# The loser!



## LVS (Apr 5, 2010)

I found this article very helpful and liked to share it with everyone of you who is going through difficulties in your relationship, not knowing why he/she is doing that? What is the solution? why you are walking on eggshells? or why your partner is leaving you? 
Are you moving fast in your relationship? Slowdown and take a look.......
You will find more answers.... Hope it is going to be helpful to both of you..

'The Loser' Warning Signs You're Dating a Loser

Best wishes


----------



## Powerbane (Nov 8, 2010)

Oh crap! I see myself here too! 

I better just print it out and just pick one to talk with counselor this week!

Thanks for posting this!
_Posted via Mobile Device_


----------



## sisters359 (Apr 9, 2009)

This article should be a "stickie" for this site. 

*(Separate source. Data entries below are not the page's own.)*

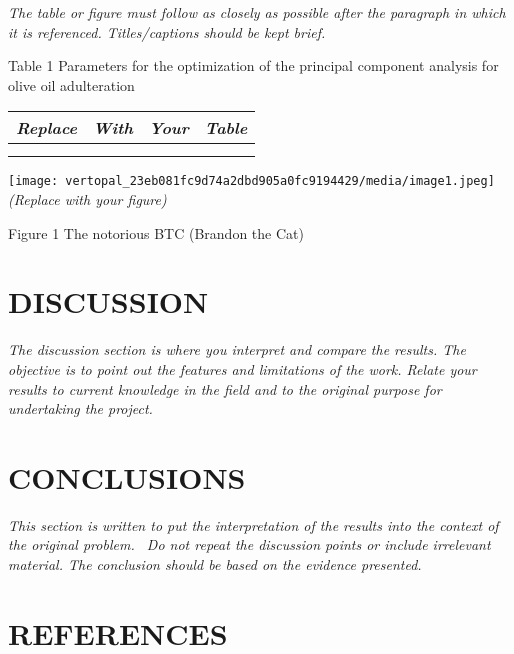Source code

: \documentclass[
]{article}
\begin{document}
    \emph{The table or figure must follow as closely as possible after the
    paragraph in which it is referenced. Titles/captions should be kept
    brief.}

    \protect\hypertarget{_Toc93020061}{}{}Table 1 Parameters for the
    optimization of the principal component analysis for olive oil
    adulteration

    \begin{longtable}[]{@{}llll@{}}
        \toprule
        \emph{Replace} & \emph{With} & \emph{Your} & \emph{Table} \\
        \midrule
        \endhead
        &             &             &              \\
        &             &             &              \\
        \bottomrule
    \end{longtable}

    \texttt{[image: vertopal\_23eb081fc9d74a2dbd905a0fc9194429/media/image1.jpeg]}\emph{(Replace
    with your figure)}

    \protect\hypertarget{_Toc93020444}{}{}Figure 1 The notorious BTC
    (Brandon the Cat)

    \hypertarget{discussion}{%


        \section{DISCUSSION}\label{discussion}}

    \emph{The discussion section is where you interpret and compare the
    results. The objective is to point out the features and limitations of
    the work. Relate your results to current knowledge in the field and to
    the original purpose for undertaking the project.}

    \hypertarget{conclusions}{%


        \section{CONCLUSIONS}\label{conclusions}}

    \emph{This section is written to put the interpretation of the results
    into the context of the original problem.~ Do not repeat the discussion
    points or include irrelevant material. The conclusion should be based on
    the evidence presented.}

    \hypertarget{references}{%


        \section{REFERENCES}\label{references}}
\end{document}
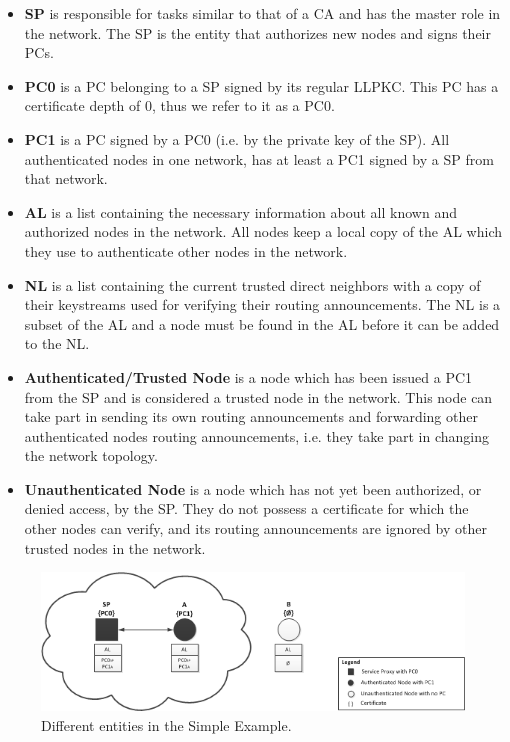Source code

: \begin{itemize}
  \item \textbf{\acf{SP}} is responsible for tasks similar to that of a \ac{CA}
  	and has the master role in the network. The \ac{SP} is the entity that
 	authorizes new nodes and signs their \acp{PC}.
  \item \textbf{\acf{PC0}} is a \ac{PC} belonging to a \ac{SP} signed by its
    regular \ac{LLPKC}. This \ac{PC} has a certificate depth of 0, thus we refer
    to it as a \ac{PC0}.
  \item \textbf{\acf{PC1}} is a \ac{PC} signed by a \ac{PC0} (i.e. by the
    private key of the \ac{SP}). All authenticated nodes in one network, has at
    least a \ac{PC1} signed by a \ac{SP} from that network.
  \item \textbf{\acf{AL}} is a list containing the necessary information about
 	all known and authorized nodes in the network. All nodes keep a local copy of
 	the \ac{AL} which they use to authenticate other nodes in the network.
  \item \textbf{\acf{NL}} is a list containing the current trusted direct
    neighbors with a copy of their keystreams used for verifying their routing
    announcements. The \ac{NL} is a subset of the \ac{AL} and a node must be
    found in the \ac{AL} before it can be added to the \ac{NL}.
  \item \textbf{Authenticated/Trusted Node} is a node which has been issued a
    \ac{PC1} from the \ac{SP} and is considered a trusted node in the network.
    This node can take part in sending its own routing announcements and
    forwarding other authenticated nodes routing announcements, i.e. they take
    part in changing the network topology.
  \item \textbf{Unauthenticated Node} is a node which has not yet been
    authorized, or denied access, by the \ac{SP}. They do not possess a
    certificate for which the other nodes can verify, and its routing
    announcements are ignored by other trusted nodes in the network.
\end{itemize}

\begin{figure}[h]
	\centering
  	\includegraphics[width=\textwidth]{images/simple_example_entities.png}
  	\caption{Different entities in the Simple Example.}
	\label{fig:simple_example_entities}
\end{figure}


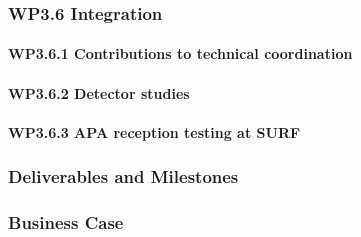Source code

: \subsubsection{WP3.6 Integration}
\paragraph{WP3.6.1 Contributions to technical coordination}
\paragraph{WP3.6.2 Detector studies}
\paragraph{WP3.6.3 APA reception testing at SURF}

\subsubsection{Deliverables and Milestones}

\subsubsection{Business Case}
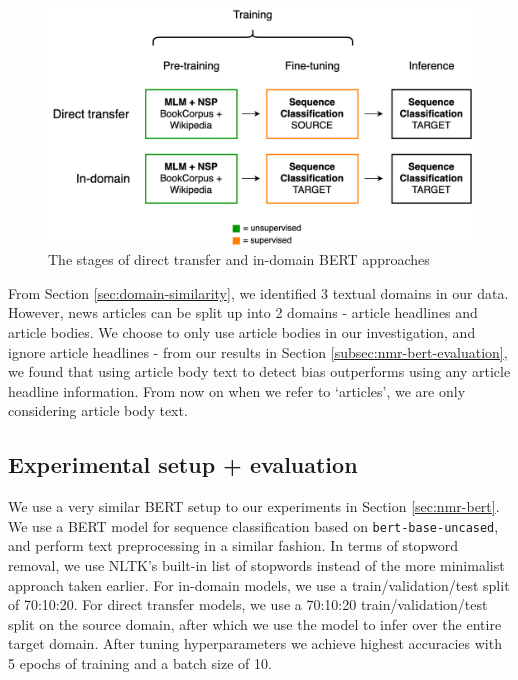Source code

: \begin{figure}
    \centering
    \hspace{-1.5cm}
    \includegraphics[scale=0.3]{0-img/direct-transfer-in-domain-bert.png}
    \caption{The stages of direct transfer and in-domain BERT approaches}
    \label{fig:direct-transfer-in-domain-bert}
\end{figure}

From Section \ref{sec:domain-similarity}, we identified 3 textual domains in our data. However, news articles can be split up into 2 domains - article headlines and article bodies. We choose to only use article bodies in our investigation, and ignore article headlines - from our results in Section \ref{subsec:nmr-bert-evaluation}, we found that using article body text to detect bias outperforms using any article headline information. From now on when we refer to `articles', we are only considering article body text.

\subsection{Experimental setup + evaluation}

We use a very similar BERT setup to our experiments in Section \ref{sec:nmr-bert}. We use a BERT model for sequence classification based on \texttt{bert-base-uncased}, and perform text preprocessing in a similar fashion. In terms of stopword removal, we use NLTK's built-in list of stopwords instead of the more minimalist approach taken earlier. For in-domain models, we use a train/validation/test split of 70:10:20. For direct transfer models, we use a 70:10:20 train/validation/test split on the source domain, after which we use the model to infer over the entire target domain. After tuning hyperparameters we achieve highest accuracies with 5 epochs of training and a batch size of 10.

And I'm surprised to see folks admit they see themselves in it-good for you; recognizing the problem is the first step toward fixing it!


----------



## LVS (Apr 5, 2010)

Sometimes it is hard to fix back a damaged relationship but never too late to make a change within ourselves.

For the abuser or the abused they are both at fault.
Both abuser and/or abused were also at certain point the victims of abuse in the past.

To be abuser also needs a common ground, the abused mistake is being the enabler.

Life is too short to waste it by blaming ourselves or the others. Whether we are abused or abusers a change could always be done and admitting the truth and holding the responsibility of our actions is the first step to make a new start!


Good luck everyone!!!


----------